This guide assumes you are already set up and are using HPG for development and training.
In AI, development is writing code that, well, runs. The goal is correctly loading your data, feeding it through the model, computing your loss function, etc. If we can get it to run for one iteration, then we've passed this step.
Model training, on the other hand, is the computationally expensive stage of running through several (often hundreds) epochs to progressively train a model. This is the part where we need a lot of GPUs.
- Use notebooks to test chunks of code (data loading, for example)
- When feeling good, assemble the code together and run the whole thing for 1 epoch
- If using PyTorch Lighting, consider setting
fast_dev_run=True
in the Trainer object
- If using PyTorch Lighting, consider setting
Here is UF HPG's official guide on using VSCode for remote development from HPG.
-
SSH in to HPG (e.g.
ssh [email protected]
)- (MacOS and Linux) You can create a shortcup so it's just
ssh hpg
if you have your SSH config set up - See this guide
- (MacOS and Linux) You can create a shortcup so it's just
-
(optional) Change your login node to a number that you always choose (e.g.
ssh login7
) -
(optional but usually needed) Begin an interactive session (i.e.
bash interactive.sh
or./interactive.sh
)- This is if you need GPUs (or other computing resources beyond what is provided on login nodes).

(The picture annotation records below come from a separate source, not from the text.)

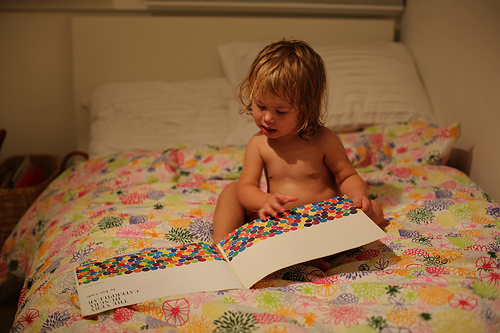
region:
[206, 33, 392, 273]
a child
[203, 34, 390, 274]
a naked child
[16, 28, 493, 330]
the child is on a bed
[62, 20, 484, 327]
a child sitting on a bed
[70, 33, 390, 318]
the child reads a book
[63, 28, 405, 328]
the child is looking at a book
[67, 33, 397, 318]
a book is open in front of the child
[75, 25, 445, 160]
two white pillows behind the child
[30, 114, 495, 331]
the bedspread is white with colorful patterns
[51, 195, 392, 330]
the book has lots of colored circles on it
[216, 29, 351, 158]
a young child with blonde hair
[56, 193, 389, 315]
a book with colorful dots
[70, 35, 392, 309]
a child looking at a book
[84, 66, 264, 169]
white striped pillow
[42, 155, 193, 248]
a flower blankent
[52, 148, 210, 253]
comforter with many colors of flowers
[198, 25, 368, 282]
child looking at a book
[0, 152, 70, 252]
wicker basket that holds books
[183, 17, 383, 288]
a child entranced in a book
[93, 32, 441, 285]
child reading before bedtime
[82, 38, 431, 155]
two pillows propped up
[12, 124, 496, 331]
colored bed spread on bed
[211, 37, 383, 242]
shirtless child on bed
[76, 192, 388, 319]
open pages of book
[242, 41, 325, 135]
light brown hair on head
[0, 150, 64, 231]
wicker basket next to bed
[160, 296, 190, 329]
red flower on bread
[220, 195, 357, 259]
colored circles on page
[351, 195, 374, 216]
child's hand holding page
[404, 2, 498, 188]
tan wall of bedroom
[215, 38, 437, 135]
white pillow on the bed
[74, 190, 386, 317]
large children's book with a lot of colors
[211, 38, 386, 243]
small child reading a book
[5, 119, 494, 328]
colorful bed spread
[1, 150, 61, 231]
brown wicker basket by the bed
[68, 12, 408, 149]
white panel part of wall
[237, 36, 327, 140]
blonde wet hair on the child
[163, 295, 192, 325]
round red design on the blanket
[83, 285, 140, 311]
black words on the book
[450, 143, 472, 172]
small shadow on the wall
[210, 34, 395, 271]
A little naked child with blonde hair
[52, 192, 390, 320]
A picture book opened to a colorful page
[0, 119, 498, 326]
A colorful bedspread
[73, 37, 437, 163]
Two white pillows, side by side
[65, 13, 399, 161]
A white headboard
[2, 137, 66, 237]
A basket beside the bed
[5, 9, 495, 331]
A bed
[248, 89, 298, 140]
An intent look upon the child's face as the child regards the picture book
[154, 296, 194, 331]
A stylized red flower on the comforter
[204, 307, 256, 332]
A stylized green flower on the comforter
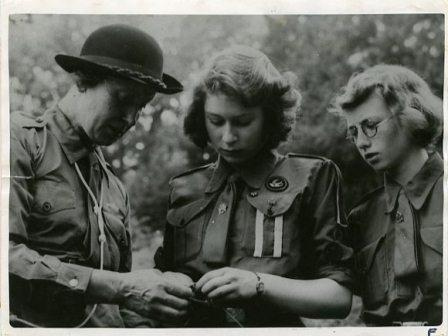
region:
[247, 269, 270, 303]
A wristwatch on a wrist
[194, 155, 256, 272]
A tied tie on a person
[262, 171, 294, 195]
The girls scout badge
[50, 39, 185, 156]
A funny looking hat on a funny looking woman's head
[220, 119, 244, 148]
a nose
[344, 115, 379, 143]
Glasses on a girl's face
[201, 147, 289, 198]
The collar of a shirt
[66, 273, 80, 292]
The button on a sleeve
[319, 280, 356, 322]
The girl's elbow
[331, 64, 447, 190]
The head of a girl scout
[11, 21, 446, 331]
three girl scouts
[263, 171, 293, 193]
badge on front of shirt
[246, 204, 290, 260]
stripes on front shirt pocket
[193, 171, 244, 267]
short tie on front of shirt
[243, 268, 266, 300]
watch on wrist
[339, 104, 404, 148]
pair of eye glasses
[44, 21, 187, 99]
black hat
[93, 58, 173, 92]
black cord on top of black hat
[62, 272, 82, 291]
white button on cuff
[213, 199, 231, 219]
pin on tie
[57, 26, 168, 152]
head of a person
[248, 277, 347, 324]
arm of a person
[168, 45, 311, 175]
head of a person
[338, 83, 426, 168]
head of a person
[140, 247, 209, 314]
hand of a person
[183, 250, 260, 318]
hand of a person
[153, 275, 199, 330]
finger of a person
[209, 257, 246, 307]
fingers of a person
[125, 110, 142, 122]
nose of a person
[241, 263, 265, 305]
Woman wearing a watch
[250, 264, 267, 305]
Woman is wearing a watch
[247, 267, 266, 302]
Woman wearing a wrist watch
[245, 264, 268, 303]
Woman is wearing a wrist watch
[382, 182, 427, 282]
Woman wearing a tie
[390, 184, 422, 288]
Woman is wearing a tie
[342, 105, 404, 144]
Woman wearing glasses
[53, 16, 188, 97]
Woman wearing a hat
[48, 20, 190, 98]
Woman is wearing a hat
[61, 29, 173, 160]
head of a person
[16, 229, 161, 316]
arm of a person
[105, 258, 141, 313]
wrist of a person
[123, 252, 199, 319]
hand of a person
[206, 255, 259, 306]
hand of a person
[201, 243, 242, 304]
finger of a person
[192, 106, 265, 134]
eye of a person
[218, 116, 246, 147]
nose of a person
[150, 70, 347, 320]
woman looking at something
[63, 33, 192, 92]
trilby hat on woman's head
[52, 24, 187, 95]
Dark hat on a man talking to a woman.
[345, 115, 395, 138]
Glasses on a blonde woman's face.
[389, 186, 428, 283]
Tie on a light haired woman's shirt.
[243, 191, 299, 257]
Pocket with two white stripes on a uniform.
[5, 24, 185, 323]
Man in a hat talking to two women.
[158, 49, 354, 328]
Brown haired woman looking down.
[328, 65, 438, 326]
Light haired woman to the right.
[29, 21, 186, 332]
a woman standing outside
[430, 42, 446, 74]
leaves on the tree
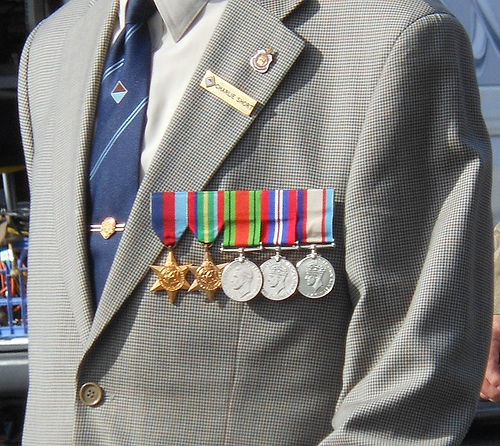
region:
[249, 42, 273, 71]
pendant on suit lapel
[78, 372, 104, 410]
button on the jacket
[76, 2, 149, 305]
blue tie on man's neck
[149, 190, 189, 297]
gold star ribbon on jacket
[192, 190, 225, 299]
ribbon with golden star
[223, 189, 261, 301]
silver pendant on ribbon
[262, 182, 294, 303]
red and blue ribbon attached to silver pendant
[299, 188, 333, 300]
silver pendant attached to ribbon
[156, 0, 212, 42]
collar on the white shirt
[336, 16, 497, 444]
sleeve on the man's jacket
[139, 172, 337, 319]
Service medal on a suit jacket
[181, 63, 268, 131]
Name tag on a suit jacket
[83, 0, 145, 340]
Man wearing a blue tie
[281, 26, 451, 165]
man wearing a plaid jacket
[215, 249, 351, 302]
coins on a medal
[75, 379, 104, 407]
button on a jacket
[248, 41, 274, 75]
button on a jacket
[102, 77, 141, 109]
diamond on a blue tie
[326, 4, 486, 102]
man with broad shoulders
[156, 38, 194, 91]
Man with a white dress shirt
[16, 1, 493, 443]
the mans suit jacket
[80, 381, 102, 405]
the button on the jacket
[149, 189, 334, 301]
the row of medals on the jacket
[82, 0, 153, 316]
the blue tie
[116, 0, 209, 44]
the collar on the white shirt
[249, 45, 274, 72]
the pin on the lapel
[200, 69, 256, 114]
the name tag on the lapel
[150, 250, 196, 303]
the star medal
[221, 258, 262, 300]
the coin medal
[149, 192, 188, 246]
the ribbon attached to the gold star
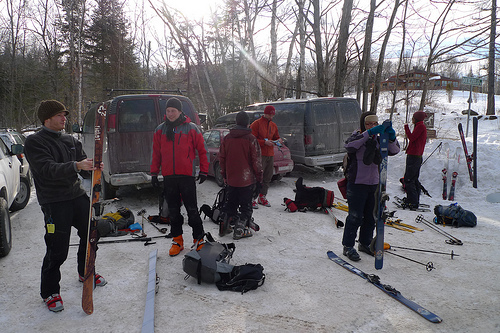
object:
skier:
[20, 96, 109, 319]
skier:
[145, 95, 214, 258]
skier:
[214, 107, 268, 245]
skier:
[338, 112, 408, 272]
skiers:
[391, 109, 431, 213]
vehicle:
[198, 110, 295, 187]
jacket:
[148, 116, 209, 178]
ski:
[79, 99, 111, 315]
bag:
[431, 201, 479, 228]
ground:
[443, 290, 499, 333]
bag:
[279, 172, 337, 214]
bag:
[215, 261, 269, 295]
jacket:
[341, 130, 404, 187]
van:
[241, 95, 370, 178]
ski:
[372, 120, 391, 271]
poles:
[384, 249, 425, 266]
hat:
[36, 98, 69, 124]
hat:
[162, 96, 182, 112]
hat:
[235, 110, 251, 127]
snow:
[256, 294, 357, 327]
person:
[248, 104, 284, 208]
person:
[215, 110, 265, 241]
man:
[143, 90, 216, 258]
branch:
[264, 0, 294, 36]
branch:
[433, 40, 488, 64]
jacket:
[216, 127, 265, 188]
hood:
[225, 125, 252, 138]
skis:
[455, 114, 484, 189]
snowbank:
[423, 137, 500, 205]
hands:
[370, 124, 386, 135]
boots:
[167, 234, 185, 258]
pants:
[162, 175, 207, 239]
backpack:
[181, 231, 238, 285]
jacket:
[21, 126, 93, 205]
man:
[20, 97, 114, 314]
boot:
[256, 193, 273, 207]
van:
[71, 88, 205, 202]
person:
[401, 109, 430, 212]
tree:
[77, 0, 149, 129]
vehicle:
[0, 127, 33, 256]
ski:
[322, 247, 448, 324]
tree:
[333, 0, 364, 97]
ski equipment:
[137, 247, 162, 333]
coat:
[146, 118, 211, 178]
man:
[335, 108, 405, 263]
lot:
[0, 92, 489, 318]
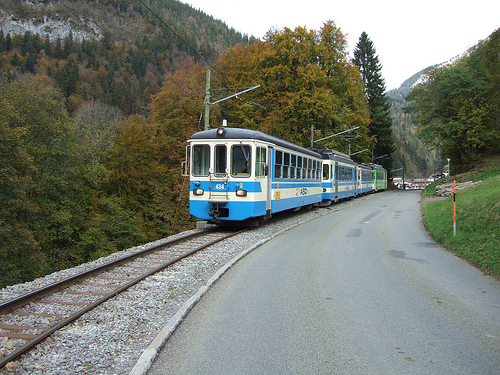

- See this for more on when to use login nodes vs using an interactive session
-
(optional) Start tmux (
tmux
)- This is (fun) wizardry. Not needed but p cool. See Sasank for more.
-
Start a vscode tunnel (
bash vscode_tunnel.sh
or./vscode_tunnel.sh
) -
Open VSCode on you local computer and go to the "Remote Explorer". This is a button on the left side bar that looks like a computer screen with a circle at the bottom right.
-
In the menu that comes on the left side bar, you should see your session under REMOTES/Tunnels. Click on the arrow on the right side of your session to connect.
-
Congrats! You're now connected to HiPerGator.
-
Make sure you are using your environment.
- If you are using a "notebook" (something.ipynb), check your "kernel" at the top right to make sure it's using the conda environment you want.
- If you are running a Python script directly, make sure you have the right conda environment loaded.